She looked for her letter; it was open upon the table where it had fallen; waving her hand, she said, in a voice hoarse with emotion—
“Leave me, Chayter; I will ring when I require your services.”
The girl glanced at the letter and then at her mistress. She gave a short cough.
“It is growing late, miss!” she said, hesitatingly, “I thought——”
“Leave me!” almost shrieked the haughty beauty, stamping her foot violently.
The girl dropped a hurried curtsey, and slunk swiftly out of the room.
She had been witness to small displays of irritability, but never to such an ebullition of temper as this.
When alone, Helen strode to the door and locked it. She threw herself into her chair, and again pressed her beating temples with her hands.
“Is he mad?” she murmured. “Fly with him and to India! How selfish—how unreasonable!”
He asked for a sacrifice as the test of her love; but what a sacrifice!
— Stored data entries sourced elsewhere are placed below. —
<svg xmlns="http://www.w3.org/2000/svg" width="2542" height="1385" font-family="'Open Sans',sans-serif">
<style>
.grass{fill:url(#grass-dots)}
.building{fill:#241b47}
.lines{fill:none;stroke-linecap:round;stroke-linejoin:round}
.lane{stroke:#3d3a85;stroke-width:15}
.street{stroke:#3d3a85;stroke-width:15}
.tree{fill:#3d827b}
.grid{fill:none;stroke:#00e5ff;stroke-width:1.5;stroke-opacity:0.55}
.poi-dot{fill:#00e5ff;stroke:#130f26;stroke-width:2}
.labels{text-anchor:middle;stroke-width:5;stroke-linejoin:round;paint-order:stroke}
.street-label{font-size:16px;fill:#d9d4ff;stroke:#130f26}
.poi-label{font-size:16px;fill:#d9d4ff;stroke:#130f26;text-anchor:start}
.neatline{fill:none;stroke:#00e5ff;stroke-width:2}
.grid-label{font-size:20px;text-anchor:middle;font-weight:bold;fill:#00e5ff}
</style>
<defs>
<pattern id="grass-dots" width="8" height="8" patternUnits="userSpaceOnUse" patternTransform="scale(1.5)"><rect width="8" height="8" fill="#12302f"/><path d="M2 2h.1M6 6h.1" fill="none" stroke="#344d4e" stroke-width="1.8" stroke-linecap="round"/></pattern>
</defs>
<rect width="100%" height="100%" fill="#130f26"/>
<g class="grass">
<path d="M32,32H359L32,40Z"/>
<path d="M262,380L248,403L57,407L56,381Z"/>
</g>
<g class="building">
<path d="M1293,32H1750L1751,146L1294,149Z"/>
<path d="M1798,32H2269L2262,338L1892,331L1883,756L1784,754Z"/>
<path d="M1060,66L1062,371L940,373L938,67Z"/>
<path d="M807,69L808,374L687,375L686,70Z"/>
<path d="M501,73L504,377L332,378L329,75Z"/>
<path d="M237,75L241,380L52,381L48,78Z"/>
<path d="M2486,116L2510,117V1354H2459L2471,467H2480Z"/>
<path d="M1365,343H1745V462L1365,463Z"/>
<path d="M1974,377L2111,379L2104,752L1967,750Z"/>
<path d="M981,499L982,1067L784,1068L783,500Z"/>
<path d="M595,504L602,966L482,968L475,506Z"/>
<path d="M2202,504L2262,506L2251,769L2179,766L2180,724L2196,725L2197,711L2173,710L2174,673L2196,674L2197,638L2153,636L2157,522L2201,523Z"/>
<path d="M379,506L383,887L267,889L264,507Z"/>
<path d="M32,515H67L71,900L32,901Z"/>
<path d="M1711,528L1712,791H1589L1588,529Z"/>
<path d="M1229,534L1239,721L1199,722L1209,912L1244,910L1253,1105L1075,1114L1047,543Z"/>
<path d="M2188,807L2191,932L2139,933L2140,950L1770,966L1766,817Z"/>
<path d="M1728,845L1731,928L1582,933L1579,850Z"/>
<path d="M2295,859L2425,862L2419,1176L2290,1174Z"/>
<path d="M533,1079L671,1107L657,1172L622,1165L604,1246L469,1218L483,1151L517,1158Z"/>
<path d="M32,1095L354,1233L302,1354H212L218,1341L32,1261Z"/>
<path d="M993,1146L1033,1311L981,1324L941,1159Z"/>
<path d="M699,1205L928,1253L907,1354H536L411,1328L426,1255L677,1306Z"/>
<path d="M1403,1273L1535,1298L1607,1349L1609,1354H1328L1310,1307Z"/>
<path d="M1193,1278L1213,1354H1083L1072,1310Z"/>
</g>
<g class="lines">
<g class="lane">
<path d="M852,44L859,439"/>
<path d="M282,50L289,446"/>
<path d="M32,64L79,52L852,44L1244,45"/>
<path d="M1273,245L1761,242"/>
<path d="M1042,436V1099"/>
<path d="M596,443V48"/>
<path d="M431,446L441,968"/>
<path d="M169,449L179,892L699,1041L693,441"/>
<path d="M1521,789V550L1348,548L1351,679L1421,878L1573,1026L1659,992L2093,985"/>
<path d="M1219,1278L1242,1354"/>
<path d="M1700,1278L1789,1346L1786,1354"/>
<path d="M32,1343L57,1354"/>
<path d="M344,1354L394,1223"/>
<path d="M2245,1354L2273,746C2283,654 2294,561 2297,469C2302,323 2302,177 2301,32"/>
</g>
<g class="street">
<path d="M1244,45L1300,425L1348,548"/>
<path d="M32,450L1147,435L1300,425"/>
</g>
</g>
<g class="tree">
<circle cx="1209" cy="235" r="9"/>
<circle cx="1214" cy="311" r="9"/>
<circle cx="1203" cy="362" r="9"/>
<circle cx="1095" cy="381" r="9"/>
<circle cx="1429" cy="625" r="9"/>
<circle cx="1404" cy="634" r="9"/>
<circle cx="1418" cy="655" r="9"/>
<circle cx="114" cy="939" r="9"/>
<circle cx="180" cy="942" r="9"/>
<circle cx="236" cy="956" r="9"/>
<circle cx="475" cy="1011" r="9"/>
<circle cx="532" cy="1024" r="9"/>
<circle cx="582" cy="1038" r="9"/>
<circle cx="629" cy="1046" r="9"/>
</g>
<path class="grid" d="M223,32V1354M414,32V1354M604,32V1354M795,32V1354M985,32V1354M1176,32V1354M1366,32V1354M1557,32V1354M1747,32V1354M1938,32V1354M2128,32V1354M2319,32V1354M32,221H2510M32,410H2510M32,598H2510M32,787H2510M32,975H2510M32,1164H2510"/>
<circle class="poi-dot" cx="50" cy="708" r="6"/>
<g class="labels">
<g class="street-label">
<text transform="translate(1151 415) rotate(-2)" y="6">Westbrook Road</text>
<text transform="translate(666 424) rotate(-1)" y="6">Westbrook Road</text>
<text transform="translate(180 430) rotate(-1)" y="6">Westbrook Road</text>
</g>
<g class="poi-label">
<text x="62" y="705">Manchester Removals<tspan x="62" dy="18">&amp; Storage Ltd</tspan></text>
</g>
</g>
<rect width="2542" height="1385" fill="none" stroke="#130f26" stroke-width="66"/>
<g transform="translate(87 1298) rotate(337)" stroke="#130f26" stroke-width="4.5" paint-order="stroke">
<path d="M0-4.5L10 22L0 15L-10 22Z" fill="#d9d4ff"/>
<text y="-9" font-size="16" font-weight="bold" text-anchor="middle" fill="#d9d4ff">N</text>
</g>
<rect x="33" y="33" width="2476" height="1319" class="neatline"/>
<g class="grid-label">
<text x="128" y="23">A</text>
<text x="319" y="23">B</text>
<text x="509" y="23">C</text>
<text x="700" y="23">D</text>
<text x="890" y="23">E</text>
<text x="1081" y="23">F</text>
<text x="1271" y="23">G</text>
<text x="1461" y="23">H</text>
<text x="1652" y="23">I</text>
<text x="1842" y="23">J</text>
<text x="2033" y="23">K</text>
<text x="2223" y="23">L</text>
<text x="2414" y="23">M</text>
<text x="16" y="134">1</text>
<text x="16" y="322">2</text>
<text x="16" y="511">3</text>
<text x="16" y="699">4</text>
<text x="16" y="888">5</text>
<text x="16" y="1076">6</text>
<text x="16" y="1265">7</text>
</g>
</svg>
She loved him—he ought to know that. What had she not done to give him proofs of it? If the proofs he had already received were insufficient, what could suffice? Not even the very sacrifice he called upon her to make. He had spoken of sacrifices, he had reminded her of their mutual vow, but now he sought to make her crown those cumulative sacrifices by inducing her to fling away all personal considerations, and follow his fortunes—to minister to his happiness by the surrender of her own.